- **The task**
Once you reach the line containing "middle; dominant-baseline: central;" in the entries below, write out that line and each one after it down to the line containing "M835,116l26,47v34l-84,9 -41,-80z", exactly and with nothing added.

- **Source information**
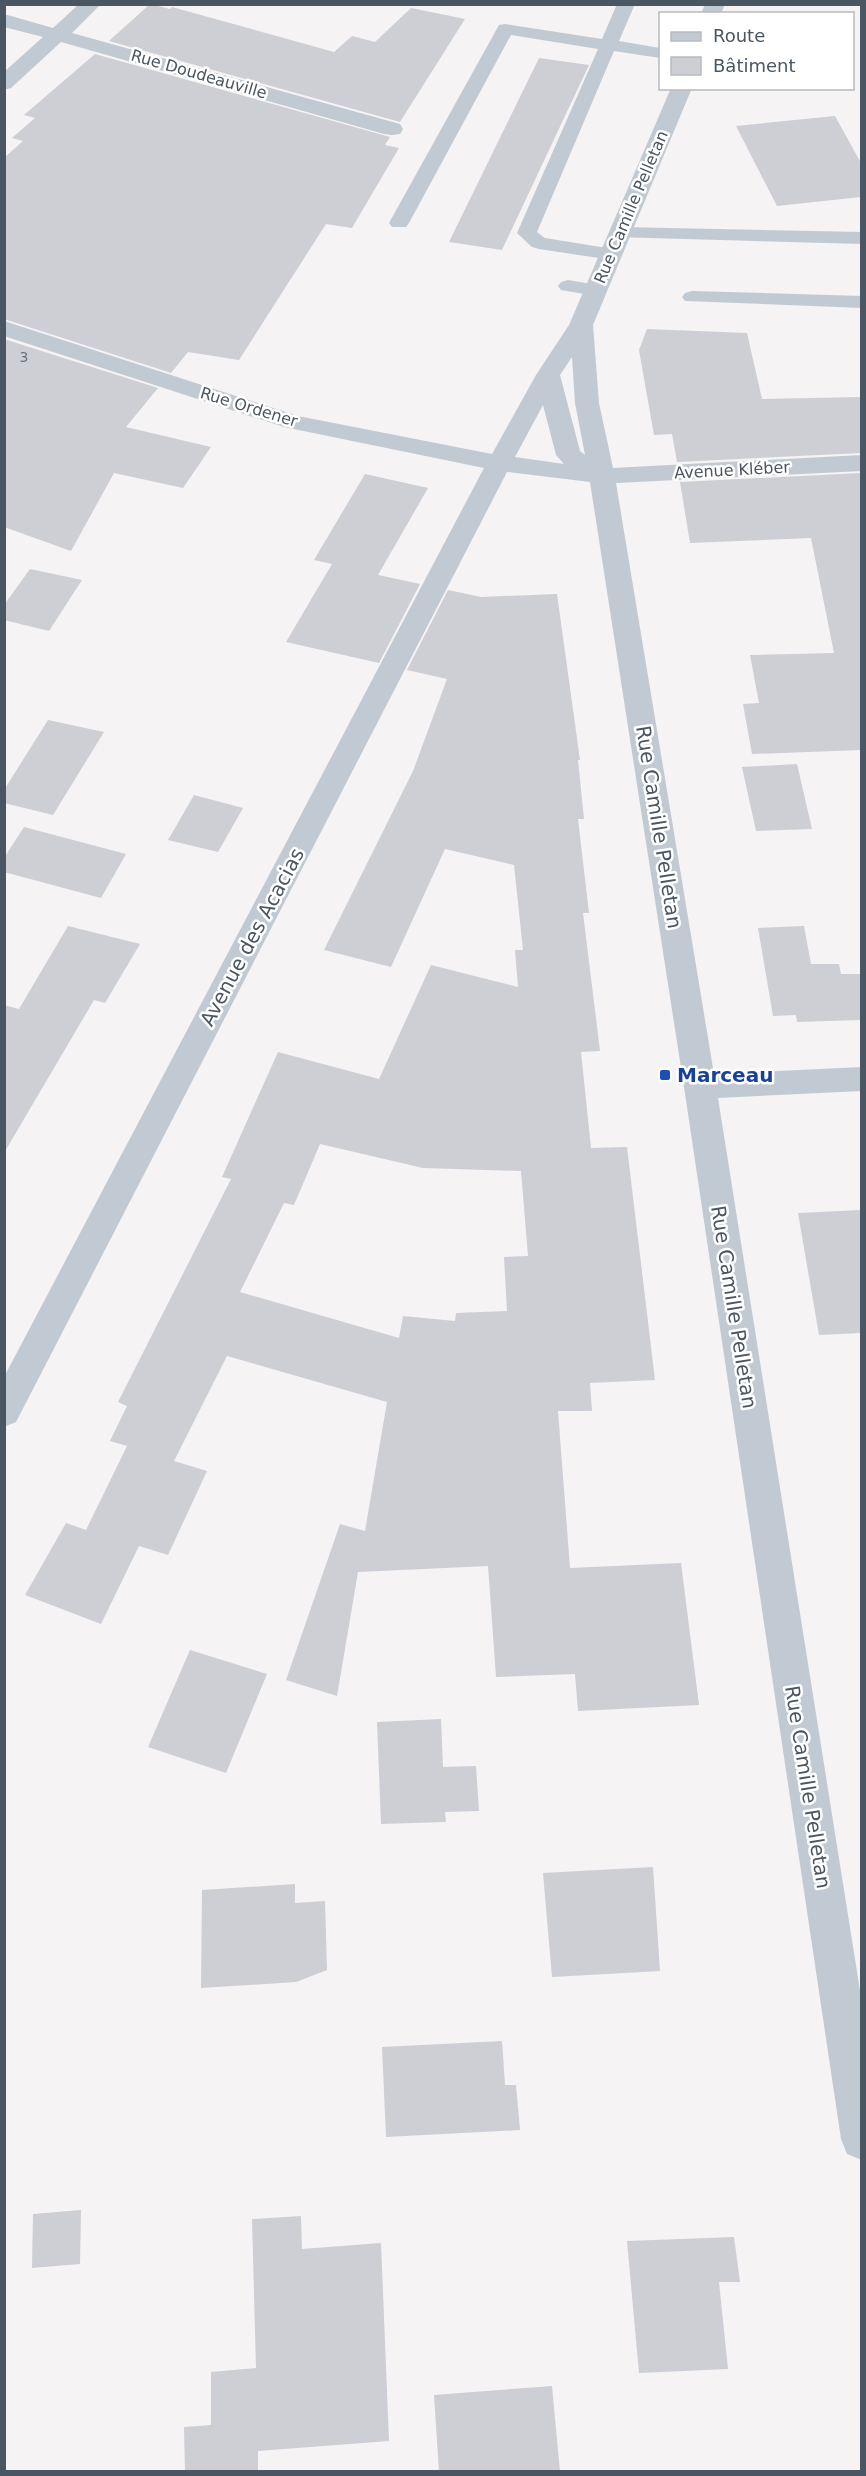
<svg xmlns="http://www.w3.org/2000/svg" width="866" height="2476" viewBox="0 0 866 2476" font-family="'DejaVu Sans',sans-serif">
  <style>
    .building { fill: #cdcfd5; fill-rule: evenodd }
    .lines { fill: none; stroke-linecap: round; stroke-linejoin: round }
    .lane { fill: #c1cad2; fill-rule: evenodd }
    .street { fill: #c1cad2; fill-rule: evenodd }
    .transit-dot { fill: #1a4fb4; stroke: #fff; stroke-width: 2 }
    .labels { text-anchor: middle; dominant-baseline: central; stroke-width: 5; stroke-linejoin: round; paint-order: stroke }
    .far-number-label { font-size: 14px; fill: #6b747e }
    .far-street-label { font-size: 16px; fill: #4a5661; stroke: #fff }
    .street-label { font-size: 20px; fill: #4a5661; stroke: #fff }
    .transit-label { font-size: 20px; font-weight: bold; fill: #164399; stroke: #fff; text-anchor: start }
  </style>
  <rect width="100%" height="100%" fill="#f5f3f3"/>
  <path class="building" d="M150,4l20,5 2,-2 162,45 18,-16 23,6 36,-34 54,11 -65,103 -291,-81z
    M95,54l295,83 -5,8 14,3 -47,80 -26,-4 -87,136 -51,-8 -17,21 -167,-54v-161l19,-17 -11,-3 23,-20 -11,-3z
    M539,58l50,7 -87,185 -53,-8z
    M835,116l26,47v34l-84,9 -41,-80z
    M647,329l100,4 15,66 99,-2v56l-184,9 -5,-28 -18,1 -15,-85z
    M4,339l154,49 -32,39 85,20 -28,41 -69,-15 -43,78 -67,-24z
    M861,473v277l-109,4 -9,-50 16,-1 -9,-48 84,-2 -23,-115 -121,5 -10,-61z
    M365,474l63,14 -50,87 42,9 -41,79 -93,-21 46,-78 -18,-4z
    M30,569l52,11 -33,51 -45,-11v-15z
    M448,590l33,7 76,-3 23,166h-2l6,59h-6l11,94h-6l17,138 -19,1 10,96 36,-1 28,233 -65,3 2,28h-34l12,157 111,-5 18,142 -121,6 -3,-37 -79,3 -8,-111 -130,6 -21,124 -51,-16 54,-156 25,7 22,-129 -160,-46 -53,105 33,10 -39,84 -29,-9 -38,78 -76,-29 41,-72 20,7 41,-84 -17,-5 17,-35 -9,-4 113,-223 -9,-2 56,-125 101,27 52,-114 87,22 -3,-37h8l-9,-85 -69,-16 -54,118 -67,-17 89,-179 34,-92 -40,-9zM320,1144l103,24 98,3 7,85 -24,1 3,54 -51,2 -1,8 -52,-5 -4,22 -159,-46 44,-89 10,2z
    M48,720l56,12 -51,83 -49,-12v-13z
    M797,764l15,65 -56,2 -14,-64z
    M194,795l49,13 -25,44 -50,-12z
    M24,827l102,27 -25,44 -97,-26v-14z
    M68,926l72,18 -35,59 -11,-3 -90,153v-148l15,4z
    M804,926l7,38h28l2,10h20v46l-64,2 -1,-7 -23,1 -15,-88z
    M861,1210v123l-42,2 -21,-122z
    M190,1650l77,24 -41,99 -78,-26z
    M441,1719l2,48 33,-1 3,45 -34,1 1,10 -65,2 -4,-102z
    M653,1867l7,104 -108,6 -9,-104z
    M295,1884v19l30,-2 2,69 -31,12 -95,6 1,-98z
    M502,2041l3,44h11l4,45 -134,7 -4,-90z
    M81,2210l-1,54 -48,4 1,-54z
    M301,2216l1,33 79,-6 8,198 -131,10v21h-73l-1,-45 27,-2v-53l45,-4 -4,-149z
    M734,2237l6,45h-21l9,87 -89,4 -12,-132z
    M552,2386l8,86h-121l-5,-77z"/>
  <g class="lines">
    <path class="lane" d="M617,4h18l-16,37 41,7v10l-46,-7 -77,181 8,6 74,12 3,4 -3,4 -7,2 -73,-11 -7,-2 -15,-14 81,-184 -87,-14 -102,188 -3,4h-14l-3,-4 110,-198 6,-1 97,15z
      M622,227l240,5v12l-247,-7 -3,-4 3,-4z
      M568,280l35,6 3,4 -3,4 -7,2 -35,-6 -3,-4 3,-4z
      M692,291l170,5v12l-177,-7 -3,-4 3,-4z"/>
    <path class="street" d="M79,4h22l-29,29 328,91 3,5 -3,5 -8,1 -8,-1 -323,-92 -50,46 -7,2v-18l39,-35 -39,-10v-13l49,14z
      M705,4h20l-4,10h-20z
      M671,88h21l-99,237 6,78 14,65 249,-13v16l-246,12 98,591 148,-7v24l-144,7 144,905v157l-15,-6 -6,-15 -157,-1052 -94,-605 -83,-10 -491,950 -12,5v-50l480,-909 -200,-41 -280,-91v-15l294,95 194,38 44,-79 33,-50zM572,357l3,46 10,52 -5,-4 -20,-76zM543,405l13,50 8,9 -49,-7z"/>
  </g>
  <rect class="transit-dot" x="659" y="1069" width="12" height="12" rx="3"/>
  <g class="labels">
    <g class="far-number-label">
      <text x="24" y="357">3</text>
    </g>
    <g class="far-street-label">
      <text transform="translate(199 74) rotate(16)">Rue Doudeauville</text>
      <text transform="translate(631 207) rotate(-67)">Rue Camille Pelletan</text>
      <text transform="translate(249 407) rotate(17)">Rue Ordener</text>
      <text transform="translate(732 470) rotate(-3)">Avenue Kléber</text>
    </g>
    <g class="street-label">
      <text transform="translate(659 827) rotate(81)">Rue Camille Pelletan</text>
      <text transform="translate(252 937) rotate(-62)">Avenue des Acacias</text>
      <text transform="translate(734 1307) rotate(81)">Rue Camille Pelletan</text>
      <text transform="translate(808 1787) rotate(81)">Rue Camille Pelletan</text>
    </g>
    <g class="transit-label">
      <text x="677" y="1075">Marceau</text>
    </g>
  </g>
  <rect width="866" height="2476" fill="none" stroke="#4a5661" stroke-width="12"/>
  <rect x="659" y="12" width="195" height="78" fill="#ffffff" stroke="#b7bbc0" stroke-width="1.5"/>
  <rect x="671" y="32" width="30" height="9" fill="#c1cad2" stroke="#b7bbc0" stroke-width="1.5"/>
  <text x="713" y="42" font-size="18" fill="#4a5661">Route</text>
  <rect x="671" y="57" width="30" height="18" fill="#cdcfd5" stroke="#b7bbc0" stroke-width="1.5"/>
  <text x="713" y="72" font-size="18" fill="#4a5661">Bâtiment</text>
</svg>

- **Answer for this exercise**
    .labels { text-anchor: middle; dominant-baseline: central; stroke-width: 5; stroke-linejoin: round; paint-order: stroke }
    .far-number-label { font-size: 14px; fill: #6b747e }
    .far-street-label { font-size: 16px; fill: #4a5661; stroke: #fff }
    .street-label { font-size: 20px; fill: #4a5661; stroke: #fff }
    .transit-label { font-size: 20px; font-weight: bold; fill: #164399; stroke: #fff; text-anchor: start }
  </style>
  <rect width="100%" height="100%" fill="#f5f3f3"/>
  <path class="building" d="M150,4l20,5 2,-2 162,45 18,-16 23,6 36,-34 54,11 -65,103 -291,-81z
    M95,54l295,83 -5,8 14,3 -47,80 -26,-4 -87,136 -51,-8 -17,21 -167,-54v-161l19,-17 -11,-3 23,-20 -11,-3z
    M539,58l50,7 -87,185 -53,-8z
    M835,116l26,47v34l-84,9 -41,-80z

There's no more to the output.